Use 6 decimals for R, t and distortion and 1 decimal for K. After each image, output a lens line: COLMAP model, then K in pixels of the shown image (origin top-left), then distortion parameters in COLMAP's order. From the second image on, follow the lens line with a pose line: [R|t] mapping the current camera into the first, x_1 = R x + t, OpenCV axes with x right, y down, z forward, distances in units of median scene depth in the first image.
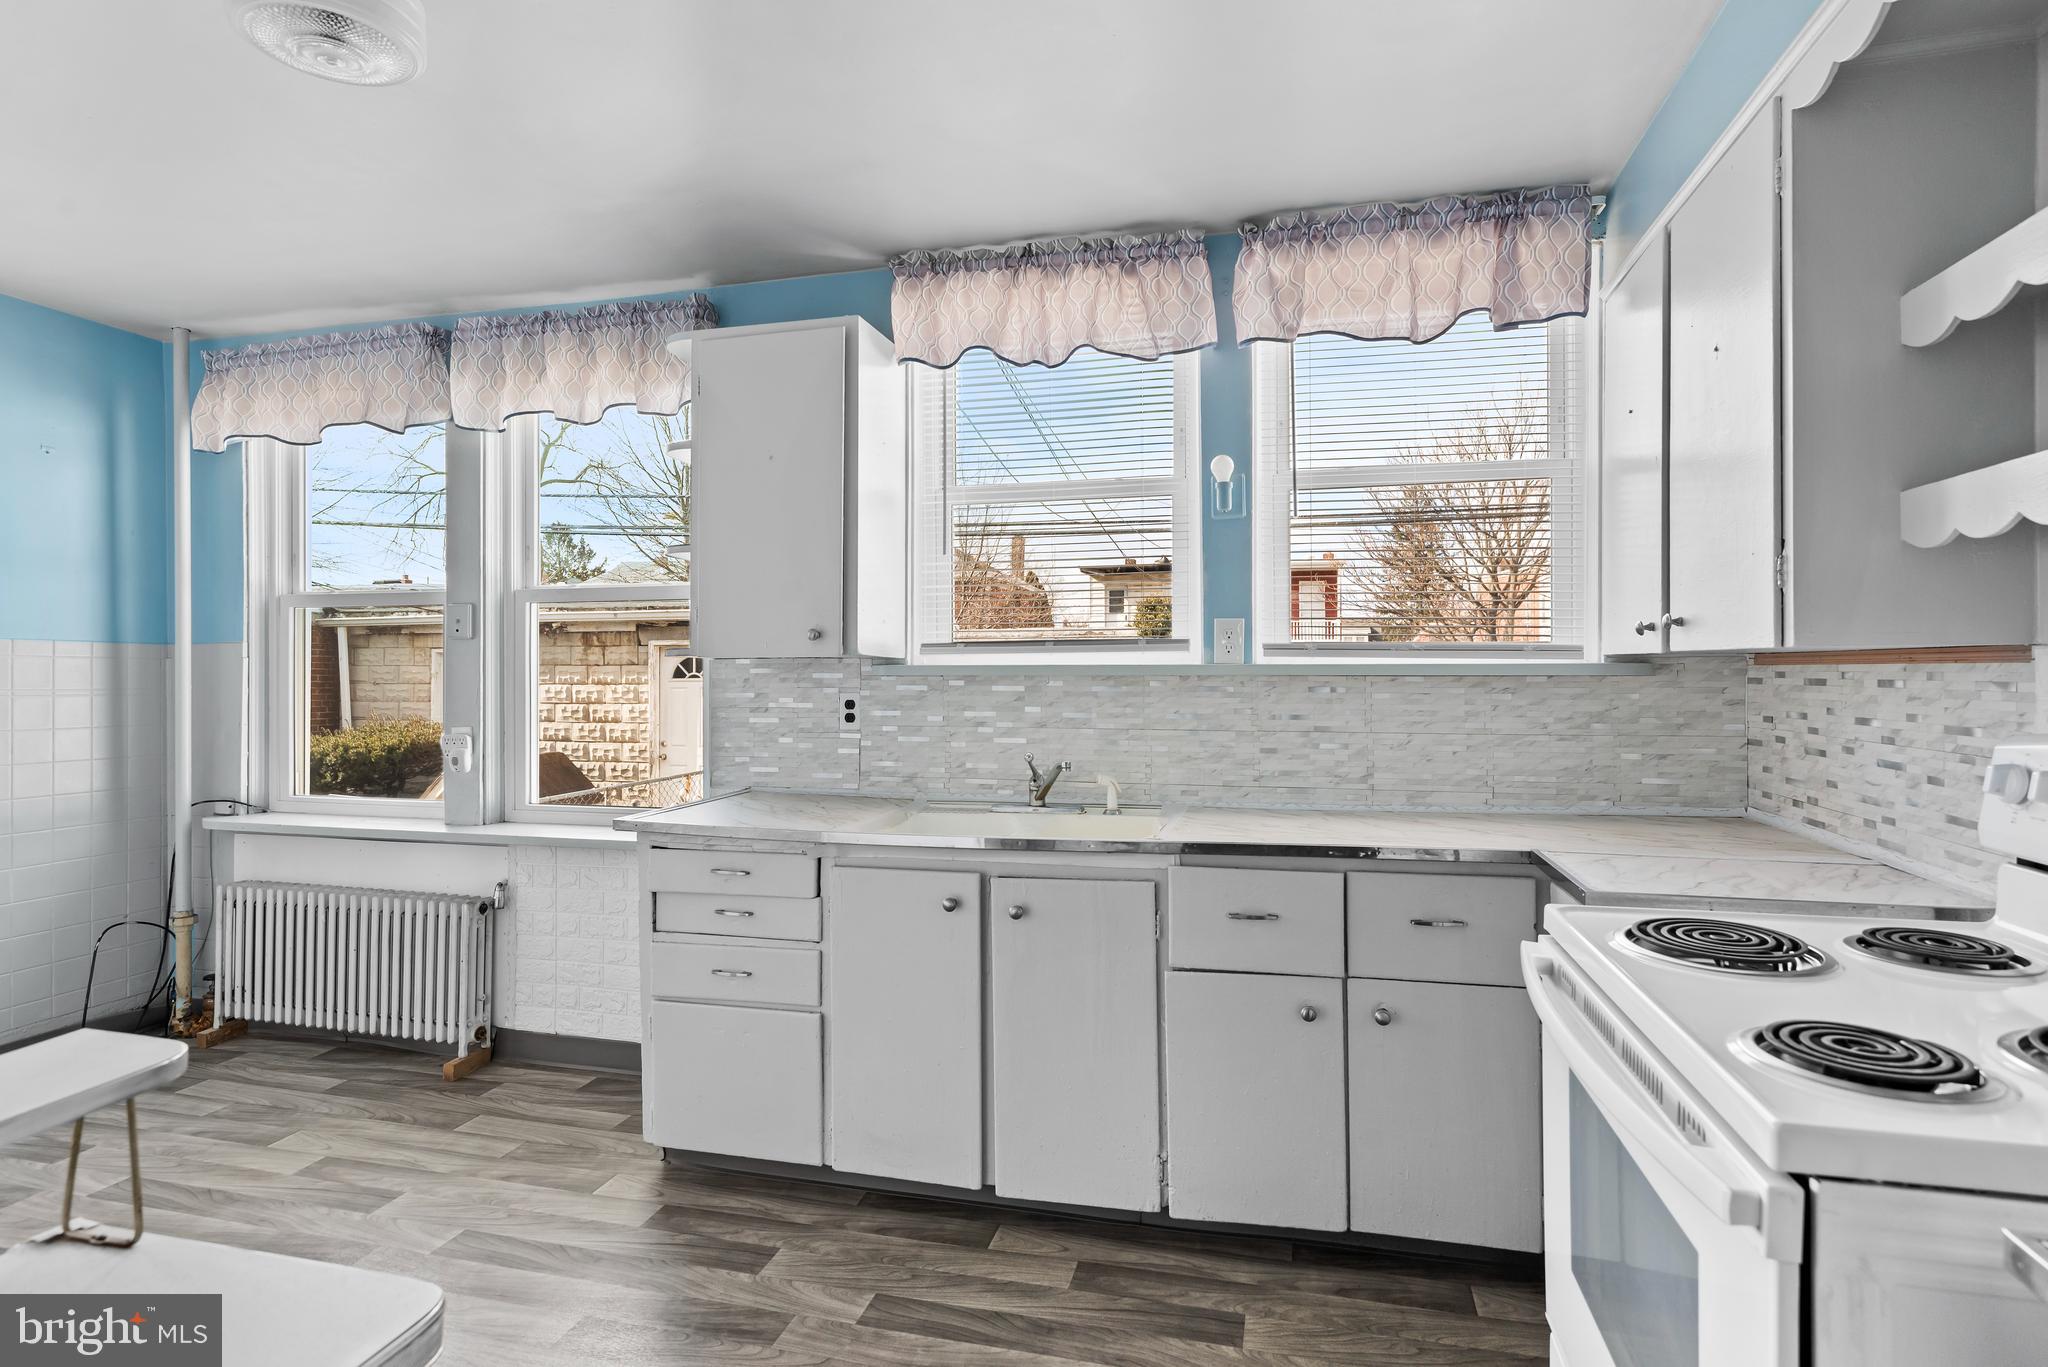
lens RADIAL K [[1017.7, 0, 1035.6], [0, 1017.7, 667.1], [0, 0, 1]] dist [0.000200, 0.001043]
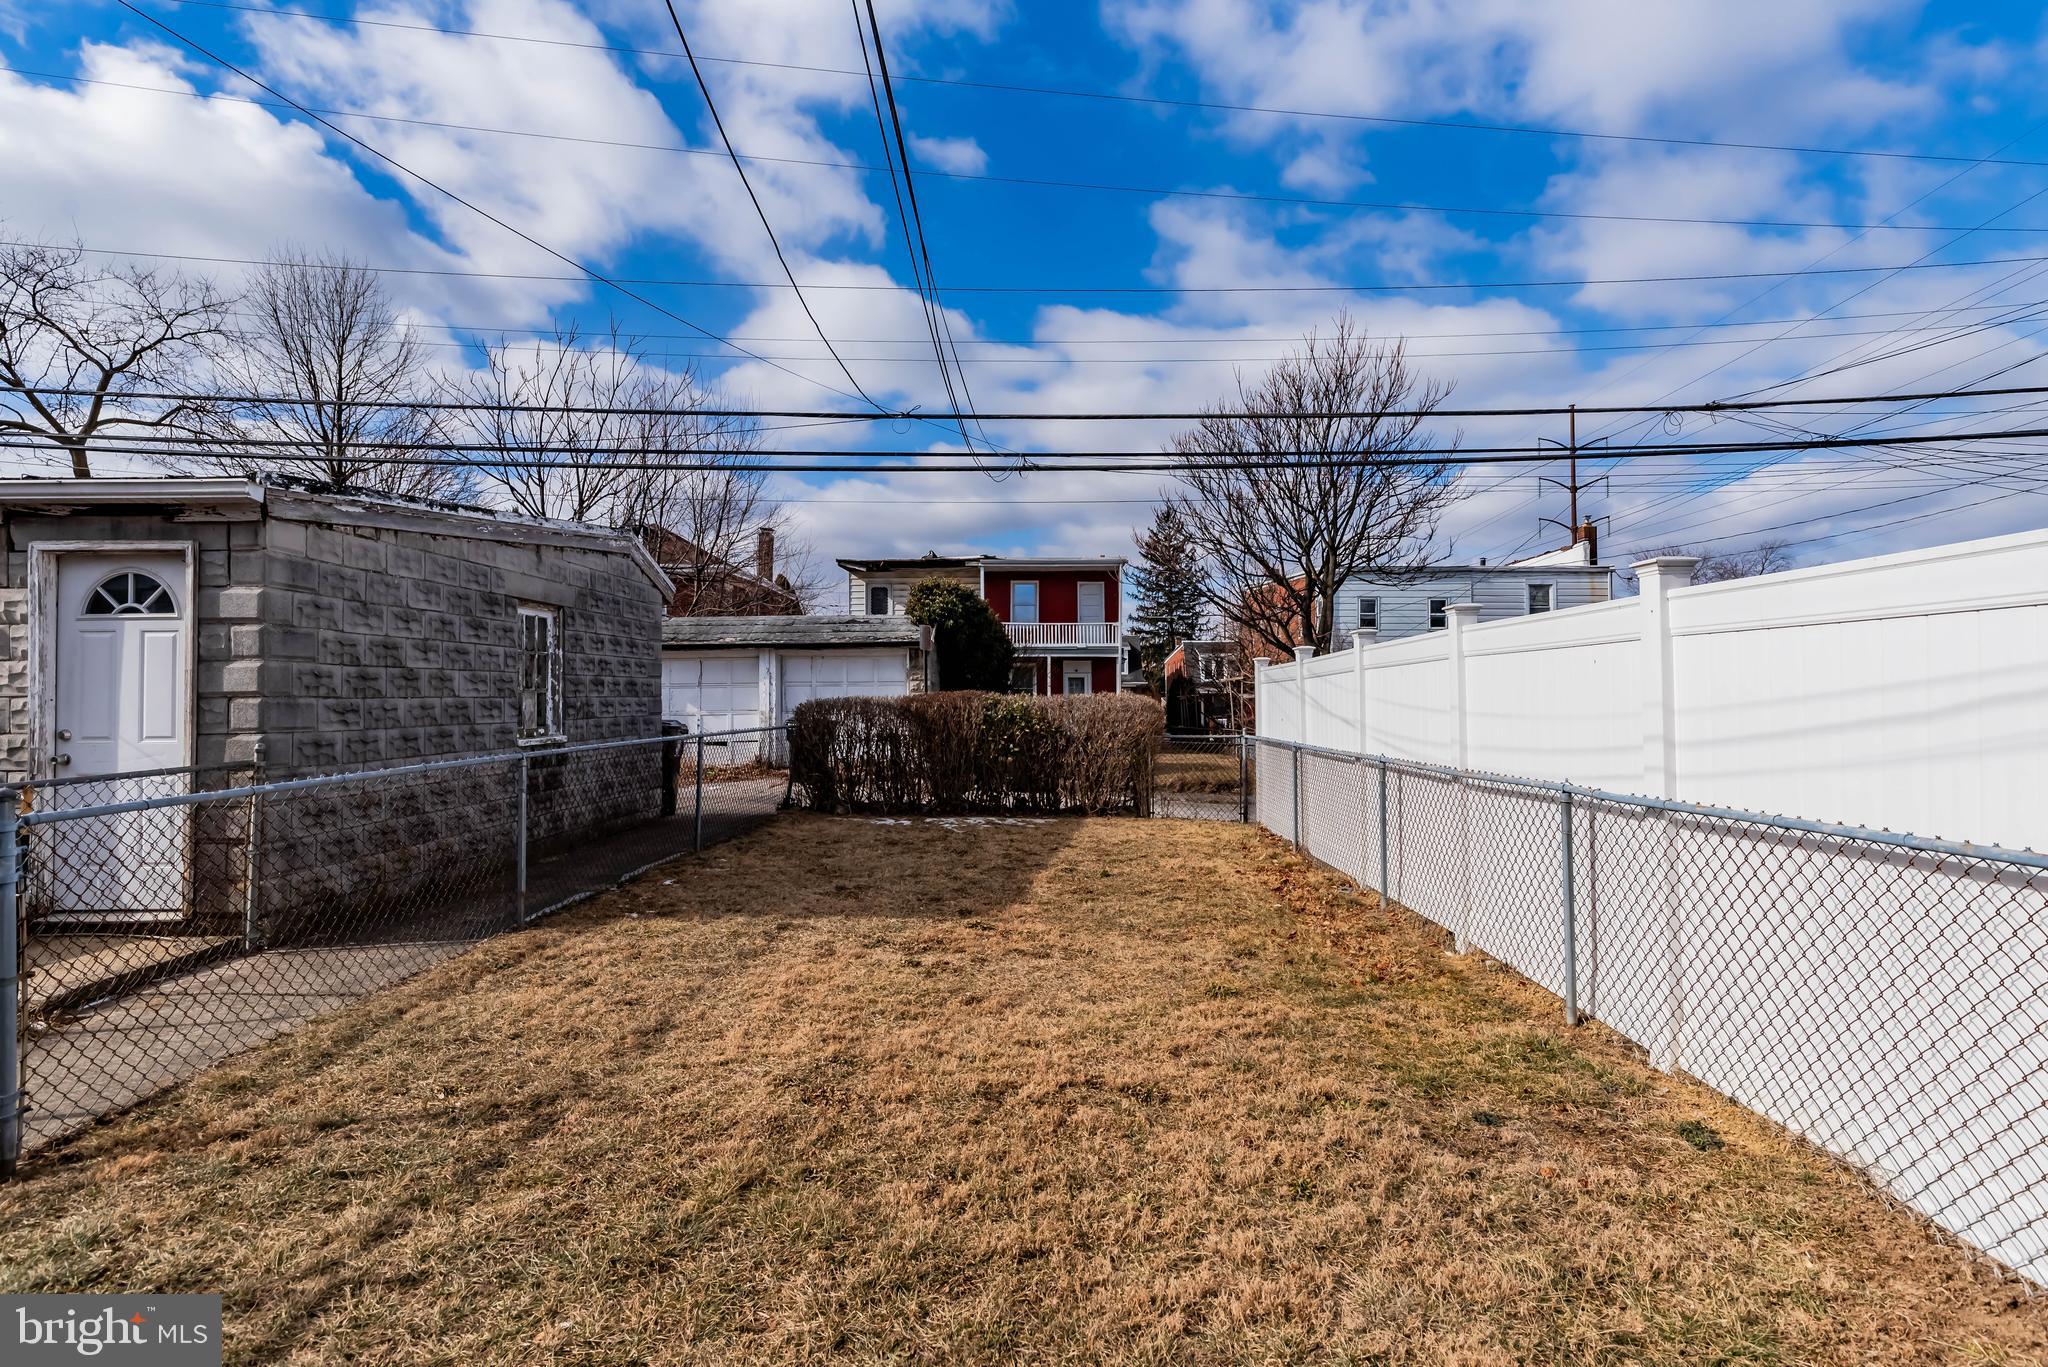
lens RADIAL K [[1017.7, 0, 1031.2], [0, 1017.7, 689.6], [0, 0, 1]] dist [0.000200, 0.001043]
pose [[0.972435, -0.003102, 0.233153, 0.012303], [0.003057, 0.999995, 0.000554, 0.215790], [-0.233154, 0.000174, 0.972440, 1.490932]]
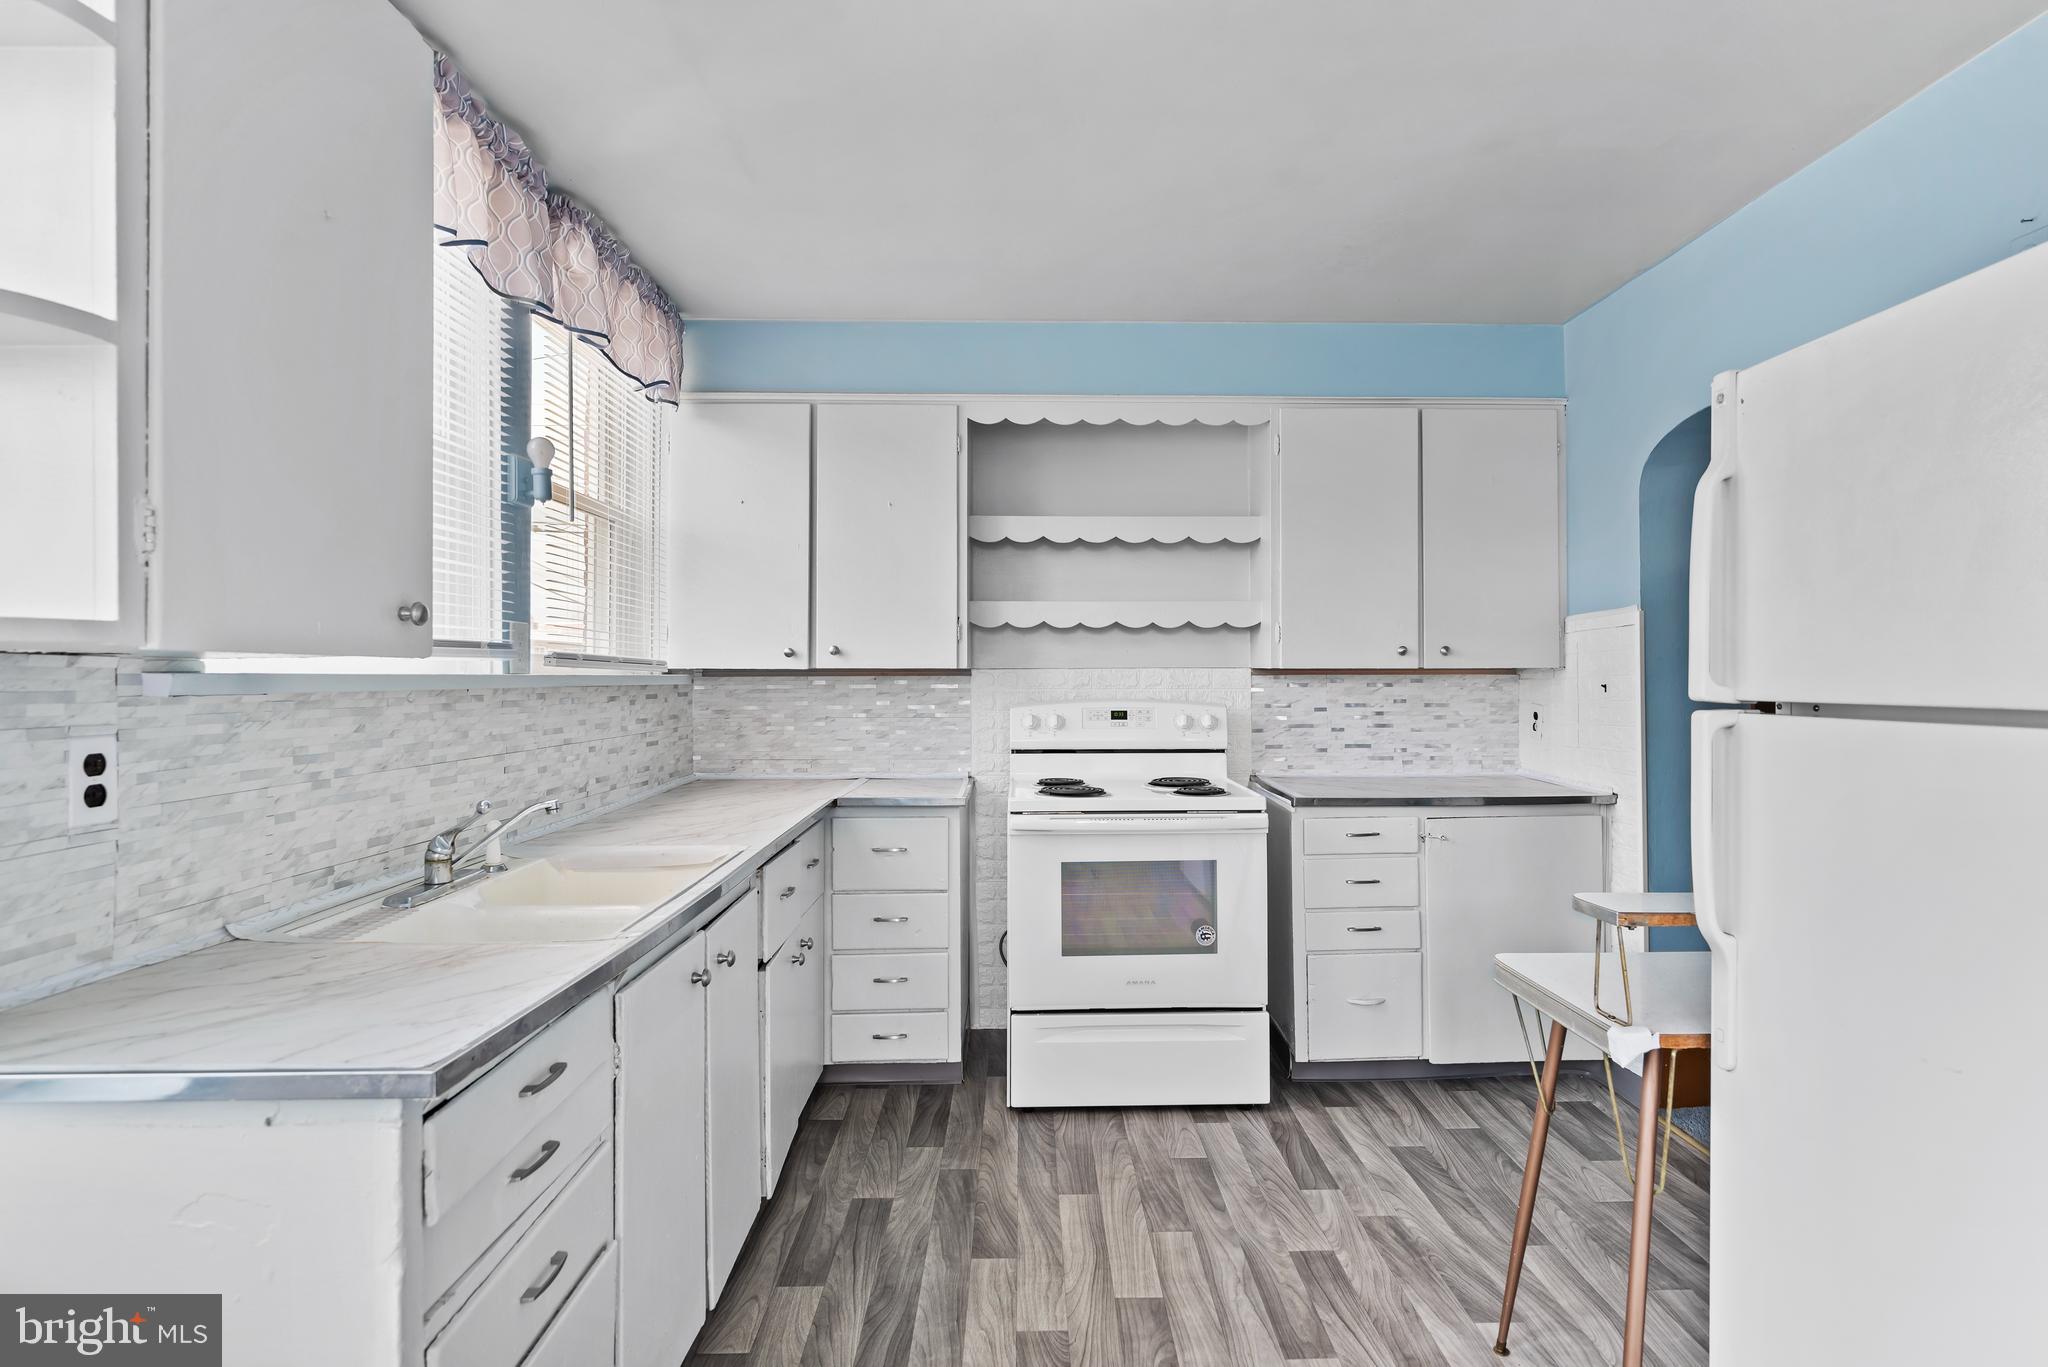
lens RADIAL K [[1017.7, 0, 1054.4], [0, 1017.7, 660.2], [0, 0, 1]] dist [0.000200, 0.001043]
pose [[-0.277095, 0.016167, 0.960706, -0.815459], [-0.001151, 0.999852, -0.017158, -0.001301], [-0.960842, -0.005860, -0.277035, 0.820856]]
━━━━
What you will do: Skip the pictures. Restate everything else in the records word for word.

Result of the task:
Use 6 decimals for R, t and distortion and 1 decimal for K. After each image, output a lens line: COLMAP model, then K in pixels of the shown image (origin top-left), then distortion parameters in COLMAP's order. From the second image on, follow the lens line with a pose line: [R|t] mapping the current camera into the first, x_1 = R x + t, OpenCV axes with x right, y down, z forward, distances in units of median scene depth in the first image.
lens RADIAL K [[1017.7, 0, 1035.6], [0, 1017.7, 667.1], [0, 0, 1]] dist [0.000200, 0.001043]
lens RADIAL K [[1017.7, 0, 1031.2], [0, 1017.7, 689.6], [0, 0, 1]] dist [0.000200, 0.001043]
pose [[0.972435, -0.003102, 0.233153, 0.012303], [0.003057, 0.999995, 0.000554, 0.215790], [-0.233154, 0.000174, 0.972440, 1.490932]]
lens RADIAL K [[1017.7, 0, 1054.4], [0, 1017.7, 660.2], [0, 0, 1]] dist [0.000200, 0.001043]
pose [[-0.277095, 0.016167, 0.960706, -0.815459], [-0.001151, 0.999852, -0.017158, -0.001301], [-0.960842, -0.005860, -0.277035, 0.820856]]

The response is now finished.